BEGIN Data listing
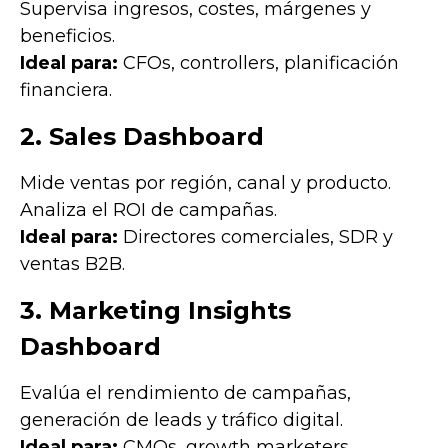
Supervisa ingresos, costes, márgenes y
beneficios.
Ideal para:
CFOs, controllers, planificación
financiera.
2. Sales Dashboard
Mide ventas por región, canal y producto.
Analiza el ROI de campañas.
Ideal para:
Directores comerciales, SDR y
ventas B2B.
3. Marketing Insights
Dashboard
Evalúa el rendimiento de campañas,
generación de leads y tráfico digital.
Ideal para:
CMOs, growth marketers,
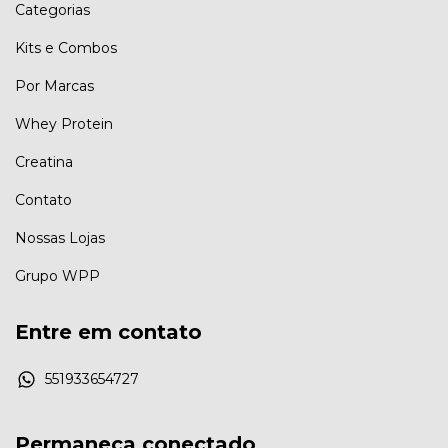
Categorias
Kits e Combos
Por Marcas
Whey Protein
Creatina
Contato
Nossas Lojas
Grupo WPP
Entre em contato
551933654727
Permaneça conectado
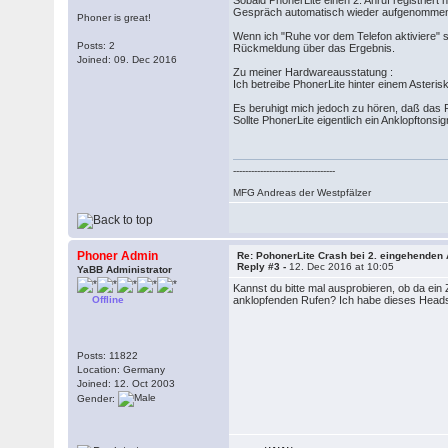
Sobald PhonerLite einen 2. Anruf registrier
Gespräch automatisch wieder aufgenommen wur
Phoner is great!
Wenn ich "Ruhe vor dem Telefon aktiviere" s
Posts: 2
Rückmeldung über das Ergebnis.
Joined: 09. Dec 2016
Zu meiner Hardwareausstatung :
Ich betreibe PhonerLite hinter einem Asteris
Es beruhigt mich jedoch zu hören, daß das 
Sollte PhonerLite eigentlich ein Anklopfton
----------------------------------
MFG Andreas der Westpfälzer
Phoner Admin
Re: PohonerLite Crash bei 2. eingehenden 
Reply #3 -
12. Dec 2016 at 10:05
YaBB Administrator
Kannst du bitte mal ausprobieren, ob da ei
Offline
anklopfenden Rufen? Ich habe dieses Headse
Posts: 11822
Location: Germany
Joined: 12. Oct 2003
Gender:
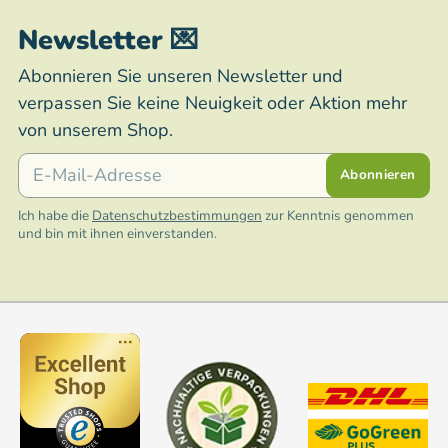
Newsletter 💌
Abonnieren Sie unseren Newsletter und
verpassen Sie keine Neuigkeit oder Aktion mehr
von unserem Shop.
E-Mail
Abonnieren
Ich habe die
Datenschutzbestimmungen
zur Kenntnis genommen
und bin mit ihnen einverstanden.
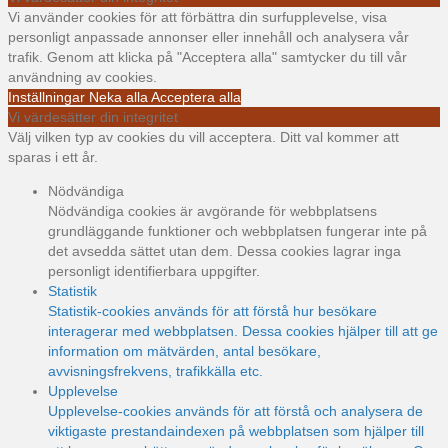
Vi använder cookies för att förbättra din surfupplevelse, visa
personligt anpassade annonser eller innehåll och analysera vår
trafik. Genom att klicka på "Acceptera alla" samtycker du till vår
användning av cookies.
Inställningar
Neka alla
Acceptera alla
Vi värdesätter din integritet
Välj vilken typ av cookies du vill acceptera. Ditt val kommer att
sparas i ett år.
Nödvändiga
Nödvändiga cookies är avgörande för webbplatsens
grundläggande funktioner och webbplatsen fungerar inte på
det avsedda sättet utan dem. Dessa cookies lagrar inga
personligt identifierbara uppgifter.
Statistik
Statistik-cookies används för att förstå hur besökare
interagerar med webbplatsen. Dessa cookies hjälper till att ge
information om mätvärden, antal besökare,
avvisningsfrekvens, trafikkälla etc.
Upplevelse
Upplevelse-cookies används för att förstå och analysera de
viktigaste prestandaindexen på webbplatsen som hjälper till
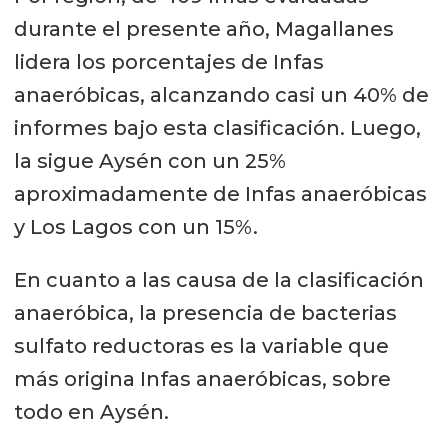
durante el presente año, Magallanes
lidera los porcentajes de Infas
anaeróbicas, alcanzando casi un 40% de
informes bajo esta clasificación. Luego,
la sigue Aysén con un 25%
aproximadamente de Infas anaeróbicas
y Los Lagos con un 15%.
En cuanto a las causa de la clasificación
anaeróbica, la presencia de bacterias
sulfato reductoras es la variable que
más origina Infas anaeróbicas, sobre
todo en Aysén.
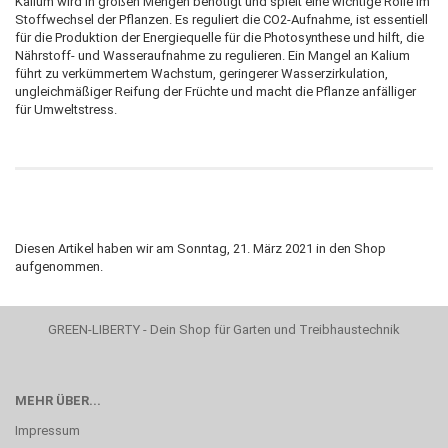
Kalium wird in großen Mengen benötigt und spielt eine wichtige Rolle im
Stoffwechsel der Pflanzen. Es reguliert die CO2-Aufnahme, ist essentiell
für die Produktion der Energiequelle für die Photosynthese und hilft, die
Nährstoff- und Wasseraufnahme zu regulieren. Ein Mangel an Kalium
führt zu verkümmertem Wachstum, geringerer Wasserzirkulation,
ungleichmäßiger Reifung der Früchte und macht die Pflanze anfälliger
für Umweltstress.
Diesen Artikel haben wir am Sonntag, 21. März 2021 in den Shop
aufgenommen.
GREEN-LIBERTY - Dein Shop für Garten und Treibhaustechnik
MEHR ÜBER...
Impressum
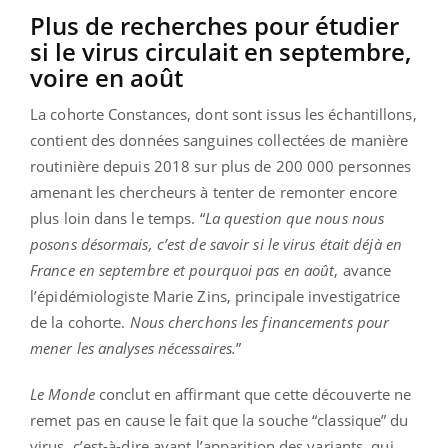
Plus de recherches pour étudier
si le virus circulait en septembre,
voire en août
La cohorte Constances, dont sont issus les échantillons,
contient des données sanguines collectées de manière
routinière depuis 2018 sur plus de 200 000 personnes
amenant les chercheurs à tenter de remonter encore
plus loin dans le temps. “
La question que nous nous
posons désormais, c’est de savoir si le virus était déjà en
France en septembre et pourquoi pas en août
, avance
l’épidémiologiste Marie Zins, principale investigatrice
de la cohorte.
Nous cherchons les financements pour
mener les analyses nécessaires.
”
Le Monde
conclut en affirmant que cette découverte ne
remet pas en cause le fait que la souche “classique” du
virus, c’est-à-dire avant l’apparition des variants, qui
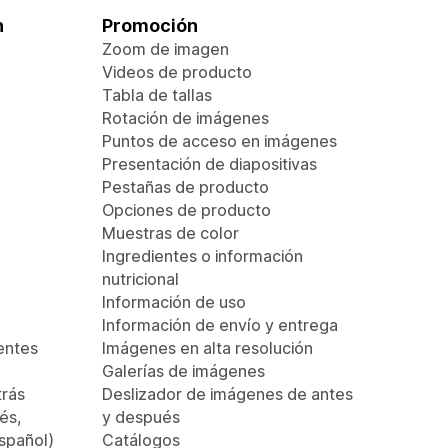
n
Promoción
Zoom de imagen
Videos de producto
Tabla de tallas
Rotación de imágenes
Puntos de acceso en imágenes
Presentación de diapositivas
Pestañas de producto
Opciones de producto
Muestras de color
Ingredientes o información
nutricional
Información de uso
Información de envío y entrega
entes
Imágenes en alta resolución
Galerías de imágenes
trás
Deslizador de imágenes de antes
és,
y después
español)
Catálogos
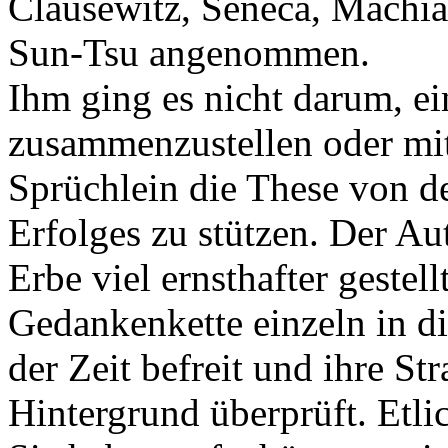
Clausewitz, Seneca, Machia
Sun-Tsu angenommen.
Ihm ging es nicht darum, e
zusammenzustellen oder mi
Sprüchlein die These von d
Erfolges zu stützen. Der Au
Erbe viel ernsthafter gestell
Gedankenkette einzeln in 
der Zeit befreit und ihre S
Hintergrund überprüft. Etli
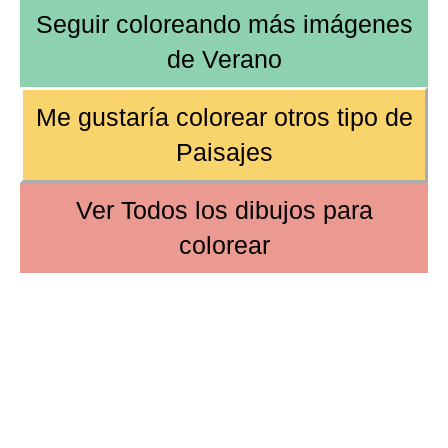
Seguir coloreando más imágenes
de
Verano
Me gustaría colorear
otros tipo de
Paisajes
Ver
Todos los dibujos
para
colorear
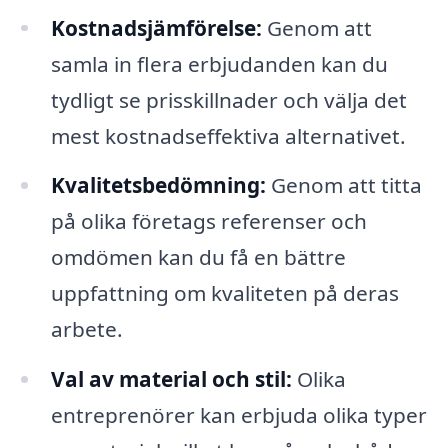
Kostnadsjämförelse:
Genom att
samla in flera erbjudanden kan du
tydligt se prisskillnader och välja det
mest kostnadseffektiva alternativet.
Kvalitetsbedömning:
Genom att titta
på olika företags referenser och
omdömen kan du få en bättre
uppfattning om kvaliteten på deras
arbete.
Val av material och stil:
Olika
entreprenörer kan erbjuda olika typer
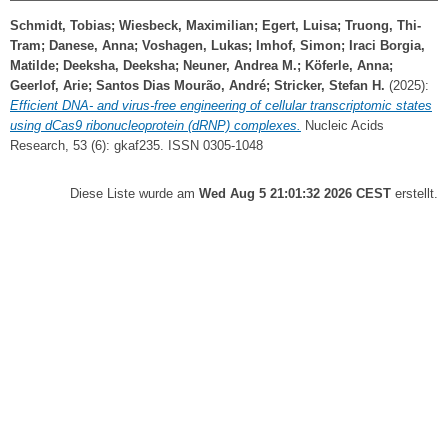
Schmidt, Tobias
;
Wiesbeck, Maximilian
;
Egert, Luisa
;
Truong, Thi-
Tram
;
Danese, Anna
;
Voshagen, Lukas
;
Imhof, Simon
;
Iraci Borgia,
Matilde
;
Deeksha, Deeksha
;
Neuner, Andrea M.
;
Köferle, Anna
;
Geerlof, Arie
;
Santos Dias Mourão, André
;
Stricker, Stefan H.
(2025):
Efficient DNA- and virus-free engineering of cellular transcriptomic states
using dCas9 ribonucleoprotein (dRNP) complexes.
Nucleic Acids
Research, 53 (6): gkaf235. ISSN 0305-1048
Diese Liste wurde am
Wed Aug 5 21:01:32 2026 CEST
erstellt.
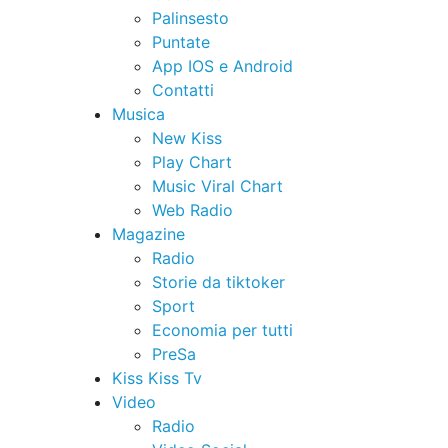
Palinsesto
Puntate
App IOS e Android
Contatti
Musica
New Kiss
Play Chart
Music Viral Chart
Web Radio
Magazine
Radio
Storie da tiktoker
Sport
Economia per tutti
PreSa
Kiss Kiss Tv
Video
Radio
END Data listing
Give the number of lines in the entries above that include the string "Nödvändiga". Write nothing but that number.

Your response -> 2